A year in advance of the momentous 2012 elections, it's worth revisiting the 2008 campaign that brought Barack Obama to power. In particular, the Obama campaign took an unprecedented series of steps to allow illegal campaign contributions and electronic money laundering.
Imagine a campaign website that intentionally turned off all credit-card security, which allowed the entry of fake names and addresses for donations. Obama's 2008 fundraising website intentionally allowed this to occur.
Imagine a campaign that accepted made-up credit-card numbers, which were probably tried one after another until valid card numbers were found. Obama's 2008 fundraising website intentionally allowed this to occur.
Or a campaign that retained forged computer addresses for its donations instead of the addresses of the real donors. Obama's 2008 fundraising website intentionally allowed this to occur.
Or a campaign that accepted untraceable prepaid cash cards that could easily have been used to evade contribution limits or mask contributor identities. Obama's 2008 fundraising website intentionally allowed this to occur.
Or a campaign that secretly shared donor lists with Project Vote and ACORN, the latter a group reportedly under a RICO investigation for multi-state vote fraud involving hundreds of thousands of fraudulent registrations and other misdeeds. Obama's 2008 fundraising operation allegedly did just that.

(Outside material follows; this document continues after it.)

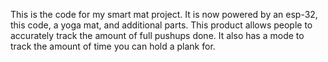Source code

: This is the code for my smart mat project. It is now powered by an esp-32, this code, a yoga mat, and additional parts. This product allows people to accurately track the amount of full pushups done. It also has a mode to track the amount of time you can hold a plank for.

Now imagine hundreds of millions of dollars in undisclosed, suspect donations orchestrated by foreign nationals and other persons unknown. Obama's 2008 fundraising website intentionally allowed this sort of activity to occur.
Roughly two-thirds of Barack Obama’s record haul derived from a website that intentionally disabled all security checks that prevent basic fraud. In other words, his website facilitated crooked donations complete with fake names, phony addresses, no donation limits, untraceable cards and bogus computer addresses.
Let me repeat that last point. The Obama campaign's website intentionally allowed the use of fake computer addresses (known in the tech world as IP addresses). In my opinion, there is only one reason a website would allow the submission of a fake IP address: money-laundering. Logging of the true IP address would mean that the real source (including the city and country) of the contribution could be traced. Allowing a fake address to be logged instead would prevent authorities from ascertaining the true origin of the donation.
These deliberate steps permitted the Obama campaign to accept illegal co-mingled funds, illegal foreign contributions and illegal structured donations.
In 2012, I urge you to be on the look-out for this kind of diabolical rule-breaking as a desperate Democrat Party scrabbles to hold onto power.